If your focus is on a million different tasks, it isn’t on the overall project structure. If your focus is on the project plan, you’ll miss out on those million little details.
Solving the Catch-22
It is clear that there is a need for a better method to planning projects for the modern, complex business environment. The Gantt chart is over 100 years old.
I’d like to suggest a better method: instead of planning around tasks, we plan around people and project areas.
Picture your kickoff meeting. Who is present? What teams do they represent? What areas of the project are they working on? Now take that and use it as your organizing principle for your project plan.
Now, instead of planning around tasks, you’re planning around people. And in the management phase, you’ll focus on them, too.

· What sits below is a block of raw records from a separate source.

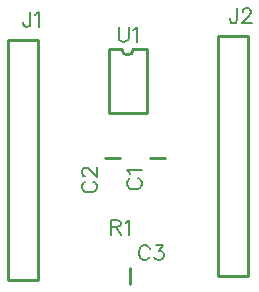
<source format=gbr>
G04 DipTrace 3.1.0.1*
G04 TopSilk.gbr*
%MOIN*%
G04 #@! TF.FileFunction,Legend,Top*
G04 #@! TF.Part,Single*
%ADD10C,0.009843*%
%ADD39C,0.00772*%
%FSLAX26Y26*%
G04*
G70*
G90*
G75*
G01*
G04 TopSilk*
%LPD*%
X918429Y885360D2*
D10*
X969571D1*
X768429D2*
X819571D1*
X852640Y468429D2*
Y519571D1*
X544002Y1281463D2*
X444000D1*
Y481537D1*
X544002D1*
Y1281463D1*
X1243991Y1293963D2*
X1143990D1*
Y494037D1*
X1243991D1*
Y1293963D1*
X781014Y1250300D2*
Y1037700D1*
X906986Y1250300D2*
Y1037700D1*
X781014D2*
X906986D1*
X781014Y1250300D2*
X824311D1*
X863689D2*
X906986D1*
X824311D2*
G03X863689Y1250300I19689J23D01*
G01*
X853188Y818702D2*
D39*
X848434Y816325D1*
X843626Y811517D1*
X841249Y806763D1*
Y797202D1*
X843626Y792393D1*
X848434Y787640D1*
X853188Y785208D1*
X860373Y782832D1*
X872366D1*
X879496Y785208D1*
X884304Y787640D1*
X889058Y792393D1*
X891489Y797202D1*
Y806763D1*
X889058Y811517D1*
X884304Y816325D1*
X879496Y818702D1*
X850866Y834141D2*
X848434Y838949D1*
X841305Y846134D1*
X891489D1*
X703188Y807952D2*
X698434Y805575D1*
X693626Y800767D1*
X691249Y796014D1*
Y786452D1*
X693626Y781643D1*
X698434Y776890D1*
X703188Y774458D1*
X710373Y772082D1*
X722366D1*
X729496Y774458D1*
X734304Y776890D1*
X739058Y781643D1*
X741489Y786452D1*
Y796013D1*
X739058Y800767D1*
X734304Y805575D1*
X729496Y807952D1*
X703243Y825823D2*
X700866D1*
X696058Y828199D1*
X693681Y830576D1*
X691305Y835384D1*
Y844946D1*
X693681Y849699D1*
X696058Y852076D1*
X700866Y854508D1*
X705620D1*
X710428Y852076D1*
X717558Y847323D1*
X741489Y823391D1*
Y856884D1*
X916986Y584812D2*
X914609Y589566D1*
X909801Y594374D1*
X905048Y596751D1*
X895486D1*
X890677Y594374D1*
X885924Y589566D1*
X883492Y584812D1*
X881116Y577627D1*
Y565634D1*
X883492Y558504D1*
X885924Y553696D1*
X890677Y548942D1*
X895486Y546511D1*
X905048D1*
X909801Y548942D1*
X914609Y553696D1*
X916986Y558504D1*
X937233Y596695D2*
X963486D1*
X949172Y577572D1*
X956357D1*
X961110Y575196D1*
X963486Y572819D1*
X965918Y565634D1*
Y560881D1*
X963486Y553696D1*
X958733Y548887D1*
X951548Y546511D1*
X944363D1*
X937233Y548887D1*
X934857Y551319D1*
X932425Y556072D1*
X519710Y1373621D2*
Y1335374D1*
X517334Y1328189D1*
X514902Y1325813D1*
X510148Y1323381D1*
X505340D1*
X500587Y1325813D1*
X498210Y1328189D1*
X495778Y1335374D1*
Y1340127D1*
X535149Y1364004D2*
X539958Y1366436D1*
X547143Y1373565D1*
Y1323381D1*
X1208950Y1386121D2*
Y1347874D1*
X1206573Y1340689D1*
X1204141Y1338313D1*
X1199388Y1335881D1*
X1194580D1*
X1189826Y1338313D1*
X1187450Y1340689D1*
X1185018Y1347874D1*
Y1352627D1*
X1226821Y1374127D2*
Y1376504D1*
X1229197Y1381312D1*
X1231574Y1383689D1*
X1236382Y1386065D1*
X1245944D1*
X1250697Y1383689D1*
X1253074Y1381312D1*
X1255506Y1376504D1*
Y1371751D1*
X1253074Y1366942D1*
X1248321Y1359812D1*
X1224389Y1335881D1*
X1257882D1*
X787946Y657071D2*
X809446D1*
X816631Y659503D1*
X819063Y661879D1*
X821440Y666633D1*
Y671441D1*
X819063Y676194D1*
X816631Y678626D1*
X809446Y681003D1*
X787946D1*
Y630763D1*
X804693Y657071D2*
X821440Y630763D1*
X836879Y671386D2*
X841687Y673818D1*
X848872Y680947D1*
Y630763D1*
X813537Y1323523D2*
Y1287653D1*
X815914Y1280468D1*
X820722Y1275715D1*
X827907Y1273283D1*
X832660D1*
X839845Y1275715D1*
X844654Y1280468D1*
X847030Y1287653D1*
Y1323523D1*
X862470Y1313906D2*
X867278Y1316338D1*
X874463Y1323468D1*
Y1273283D1*
M02*

</source>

Project management requires a top down process of plan to management to delivery. Instead of getting bogged down in the catch-22 between plan and workflow, you can fully optimize the plan from the top down while allowing task management to flow from the bottom up.
At the end of the day, the question is never “What is the status of task X?” It’s “Where are we with task X?”
That “we” is everything. It’s about time the project plan was centered on it.
Key takeaway
The modern business environment is increasingly structured as knowledge-based and project-defined, with a flow to work approach. In such a model, everyone is a project manager – and more and more people are managing projects regardless of title.
Project management must adapt, starting with the method for planning projects. Instead of building project plans around tasks, it’s time to build them around people.